Jürgen Jürgen
Stellvertretender Bereichsleiter "Software, Design und Development"
Seit 11 Jahren IT-Consultant bei MaibornWolff et al

„Mir muss vor allem meine Arbeit Spaß machen - und das macht sie.“Jürgen


Herr Trumpfeller, wie sind Sie zu MaibornWolff et al gekommen?

„Ich habe mich auf dem klassischen Weg über eine Anzeige beworben und hatte ein Bewerbungsgespräch mit allen Geschäftsführern. Mir hatte die lockere Atmosphäre, was sie gemacht haben und was sie vor hatten gut gefallen. Überzeugt hat mich letztendlich die Unternehmenskultur.“

Wie sieht Ihre Projektarbeit aus?

“Wir bauen individuelle Software, das heißt wir bauen Software von Anfang an. Oder wir lösen alte Systeme ab, die nicht mehr den Erwartungen der Kunden entsprechen. Ich bin zuständig für Software Design & Development und fühle mich da sehr gut aufgehoben. Auch der beratende Aspekt bereichert meine Arbeit. Unsere Kunden sind in ihrem Fachgebiet die Spezialisten. Unsere Kompetenz ist es die richtigen Fragen zu stellen, um ihre Probleme zu lösen. Dass wir in so vielen unterschiedlichen Branchen unterwegs sind, empfinde ich als sehr spannend und abwechslungsreich.“

Was motiviert Sie besonders?

„Eine spannende, herausfordernde Aufgabe. Besonders der Technologieteil in den Projekten macht mir Spaß. Als Projektleiter trage ich viel Verantwortung. Dennoch arbeite ich als operativer Teil des Teams im Projekt mit. Dadurch bin ich immer ganz nah an der Technologie dran. Und das macht mir Spaß.”

Wofür steht das “et al” im Firmennamen?

„Der “et al” Gedanke ist die Philosophie des Unternehmens. “et al” steht für jeden Einzelnen im gesamten Team. Jeder hat seine besondere Qualifikation und nur deswegen sind wir gemeinsam so gut. Das ist kein Lippenbekenntnis. Jeder arbeitet mit jedem zusammen und hilft einander. Das liegt auch daran, dass unsere Geschäftsführer dies vorleben.
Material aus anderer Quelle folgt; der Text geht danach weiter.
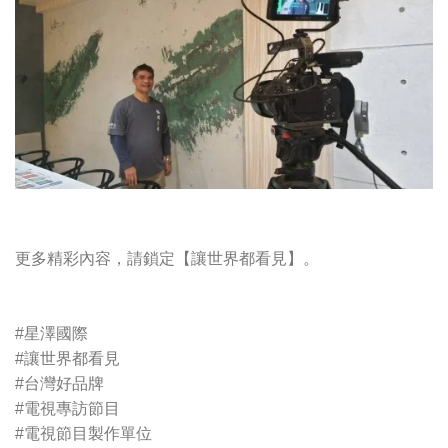
更多精彩內容，請鎖定【讓世界都看見】。
#星澤國際
#讓世界都看見
#台灣好品牌
#電視專訪節目
#電視節目製作單位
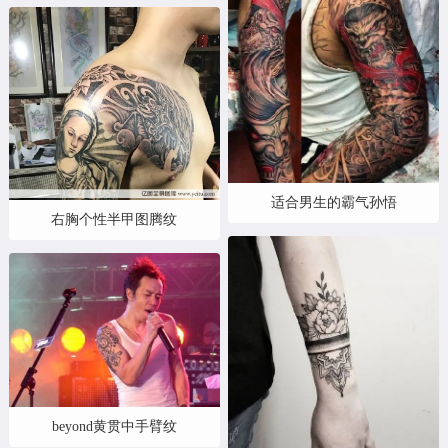
适合男生的霸气孙悟
右胸个性半甲图腾纹
beyond黄贯中手臂纹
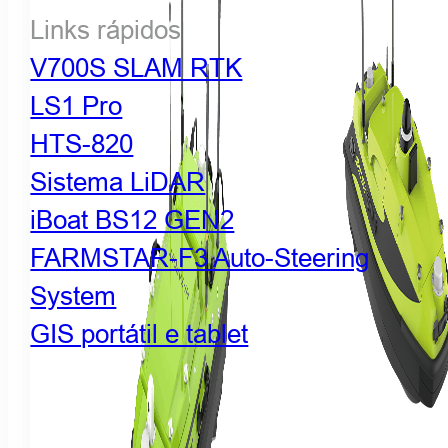
Links rápidos
V700S SLAM RTK
LS1 Pro
HTS-820
Sistema LiDAR
iBoat BS12 GEN2
FARMSTAR-F3 Auto-Steering
System
GIS portátil e tablet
Wie steht es um Ihre Work-Life-Balance?

„Klar – unser Business ist Projektgeschäft und da gibt es einfach Zeiten, in denen es stressig wird. Aber nicht immer. Auch das Reisen gehört dazu. Bei mir hat es sich in den letzten Jahren in Grenzen gehalten, denn es wird immer versucht, auf die persönliche Situation Rücksicht zu nehmen. So konnte ich zum Beispiel ohne Probleme auch zwei Monate in Elternzeit gehen. Das wurde sogar unterstützt und hat keinerlei Auswirkungen auf meine Karriere.“

Sie sind jetzt schon 11 Jahre dabei. Wo sehen Sie sich in den nächsten Jahren?

„Mir muss vor allem meine Arbeit Spaß machen und das macht sie. Ich brauche eine gewisse Herausforderung. Diese kann ganz unterschiedlich sein. Im Moment bin ich stellvertretender Bereichsleiter. Ich möchte nicht zwangsläufig Bereichsleiter werden, sondern es ist mir viel wichtiger, weiterhin spannende Projekte zu machen. Und wir haben so viele Kunden in unterschiedlichen Branchen, dass ich immer neue Fachgebiete und Einsatzmöglichkeiten finden werde, die mich interessieren und weiterbringen.”